[Dataset entries]
******

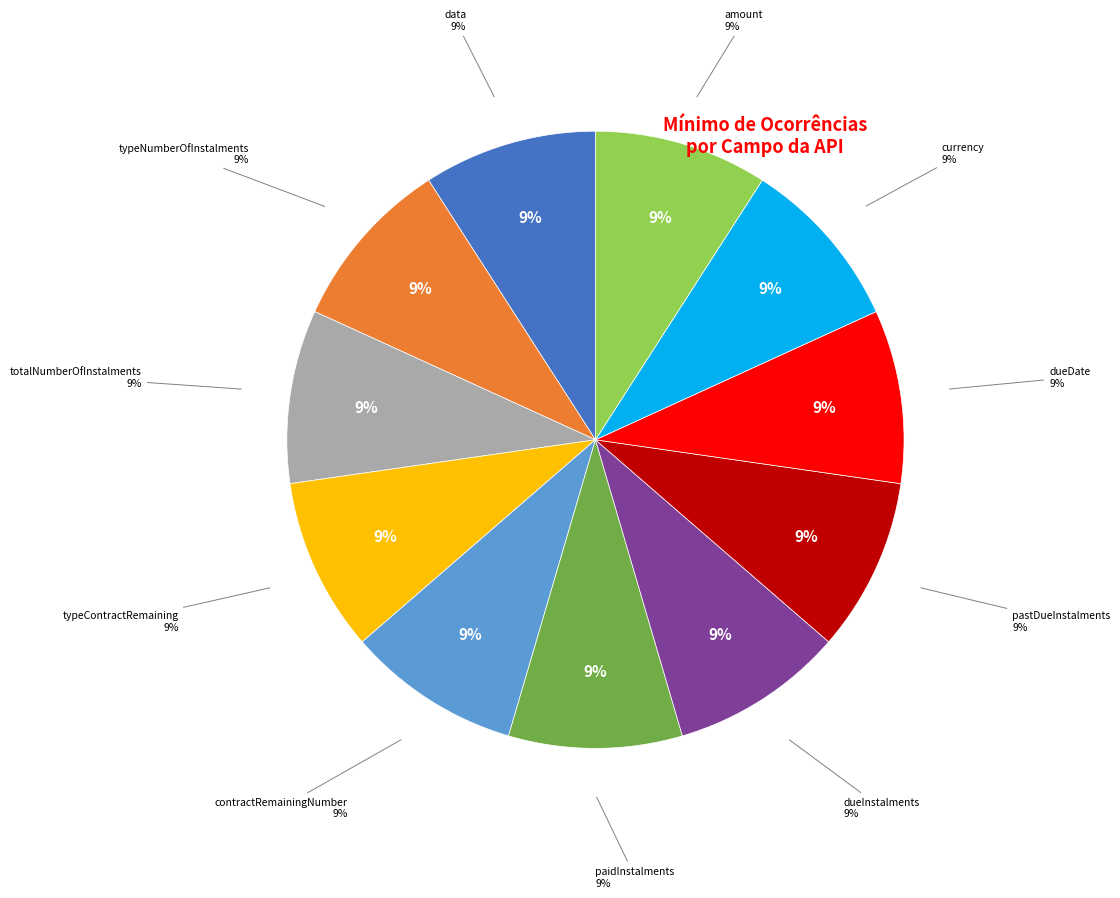

Which category has the biggest portion of the pie?

data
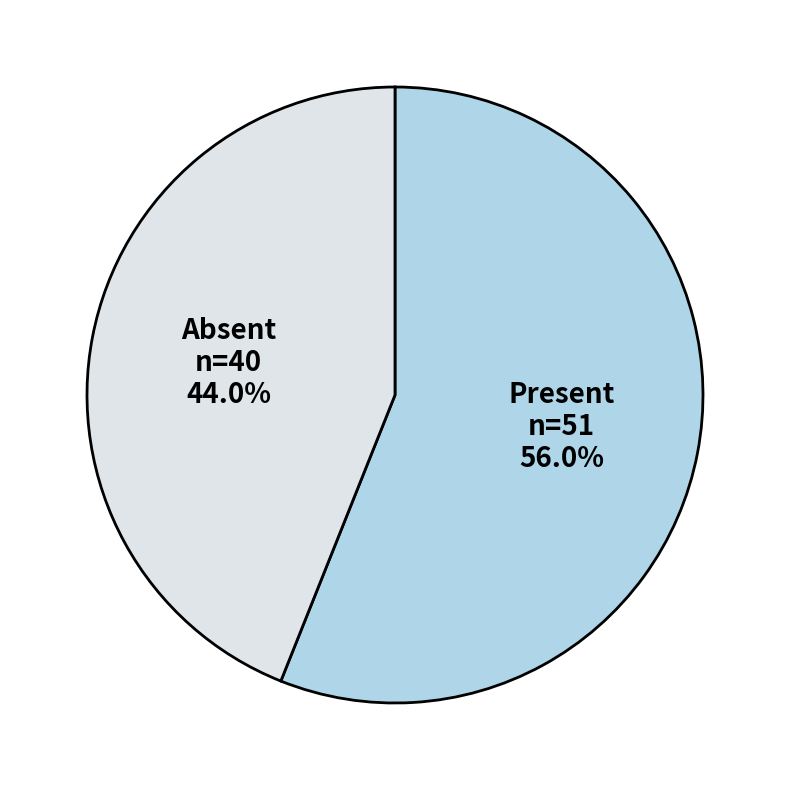

How many slices are in this pie chart?

2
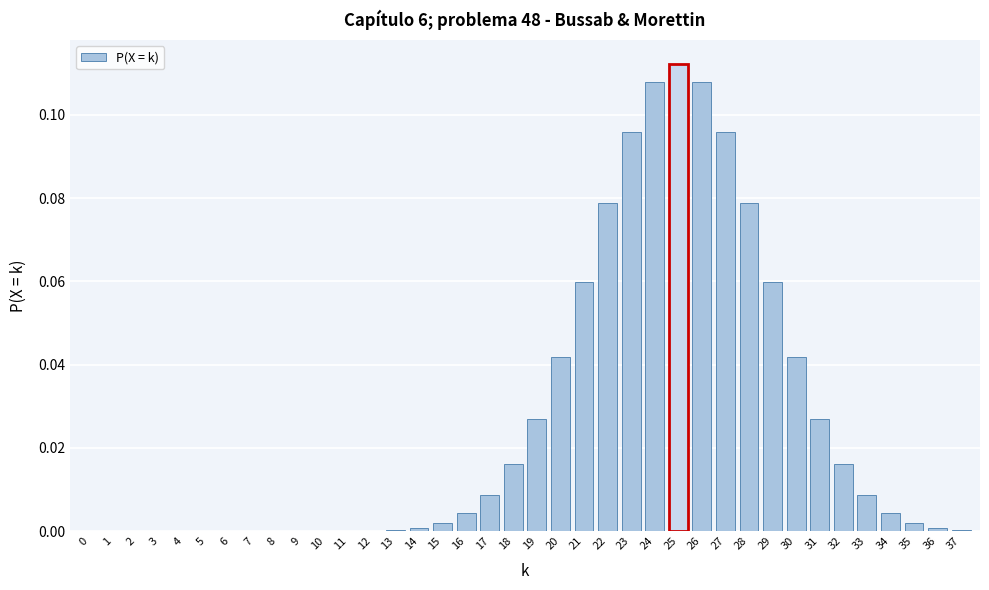

What is the sum of all values?

1.0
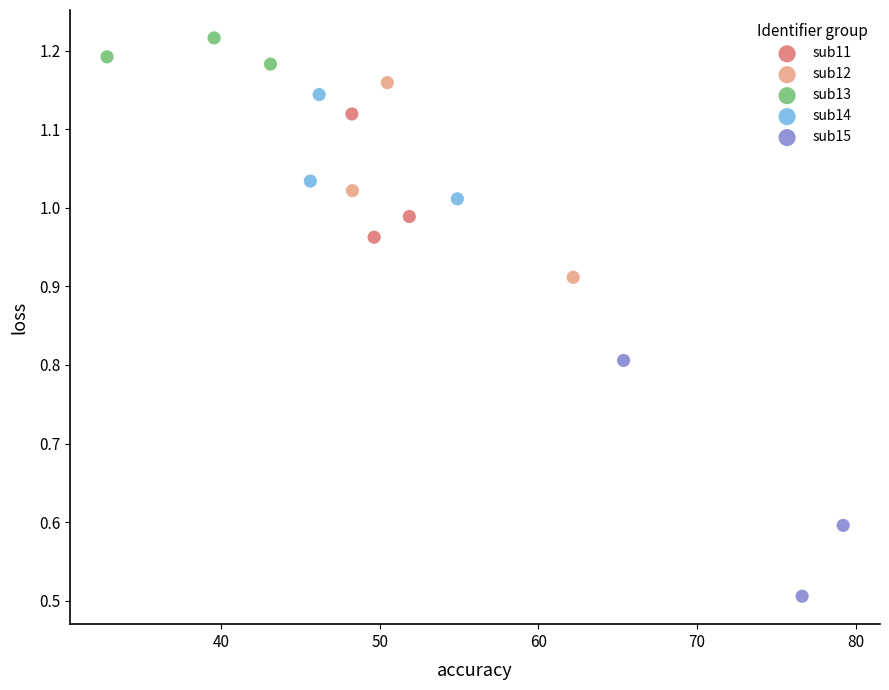

Which series contains the lowest Y value?

sub15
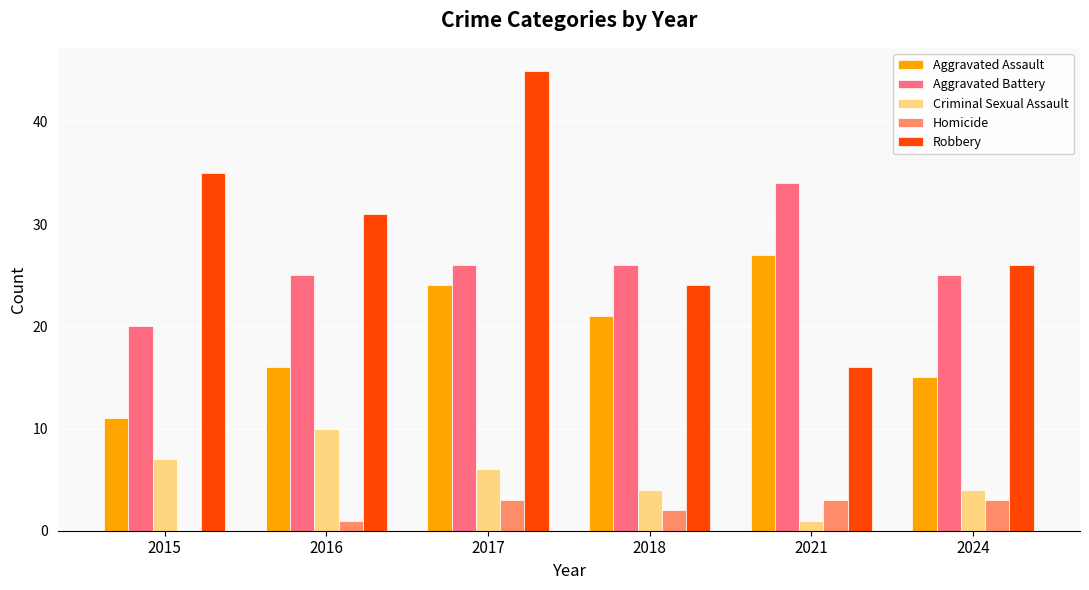

What is the sum of all Homicide values?

12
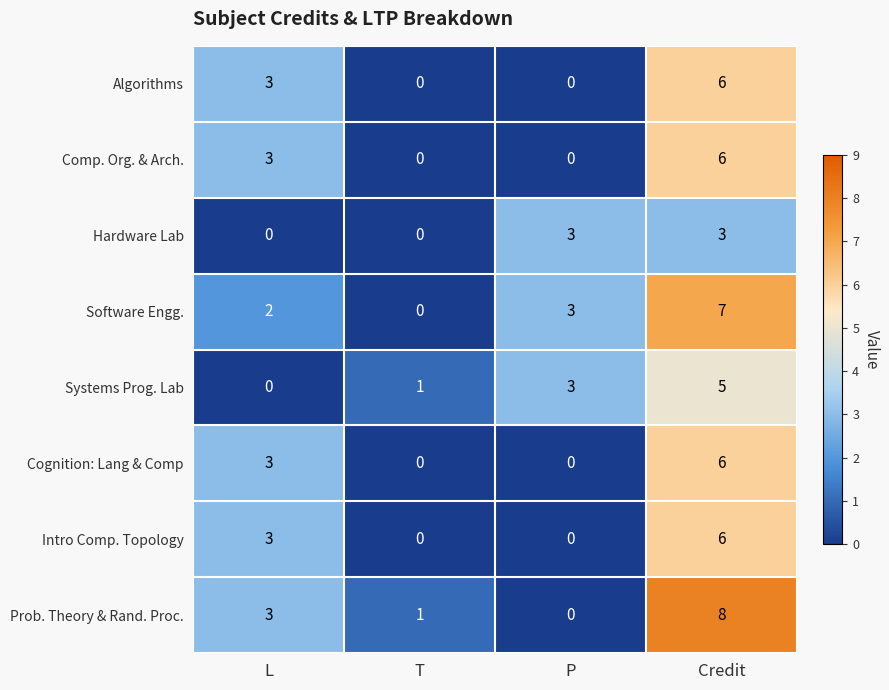

What is the spread (max minus min) of values at T?

1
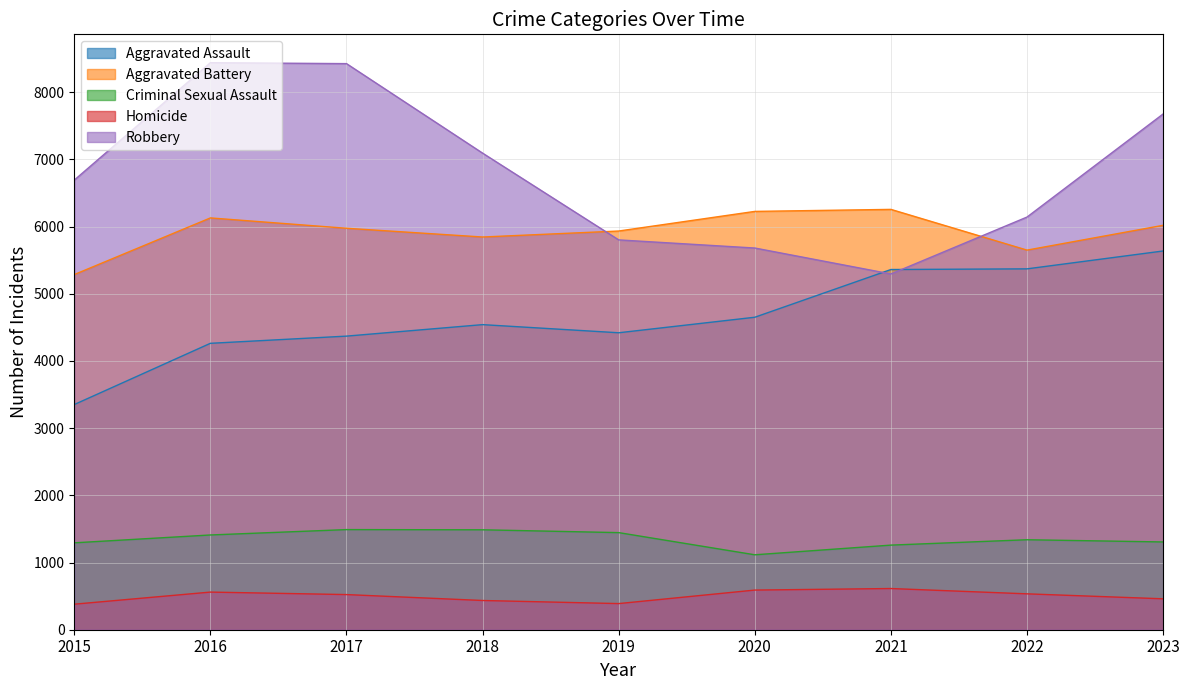

True or false: Criminal Sexual Assault and Robbery cross at least once.

False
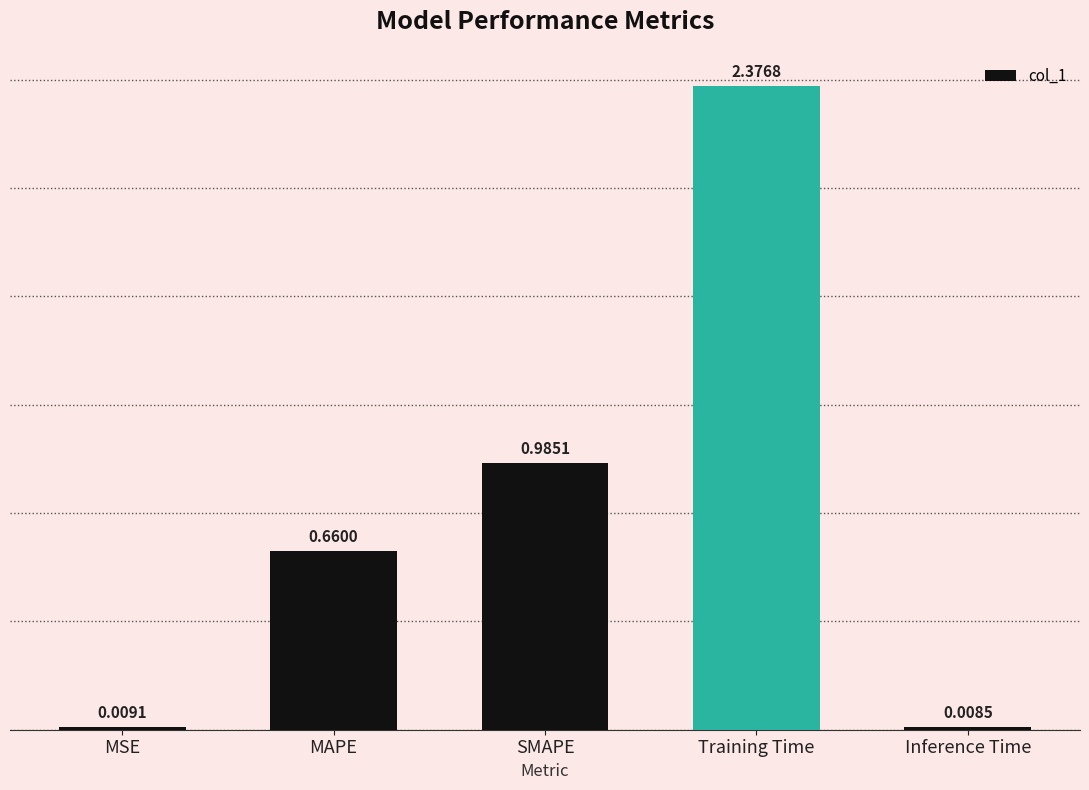

What is the average value?

0.8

******

● Task to carry out
Rewrite all of the material with every instance of "sum" changed to "total" and everything else kept the same. Leave the pictures out of your answer.

● The answer
Which category has the biggest portion of the pie?

data

How many slices are in this pie chart?

2

What is the total of all values?

1.0

Which series contains the lowest Y value?

sub15

What is the total of all Homicide values?

12

What is the spread (max minus min) of values at T?

1

True or false: Criminal Sexual Assault and Robbery cross at least once.

False

What is the average value?

0.8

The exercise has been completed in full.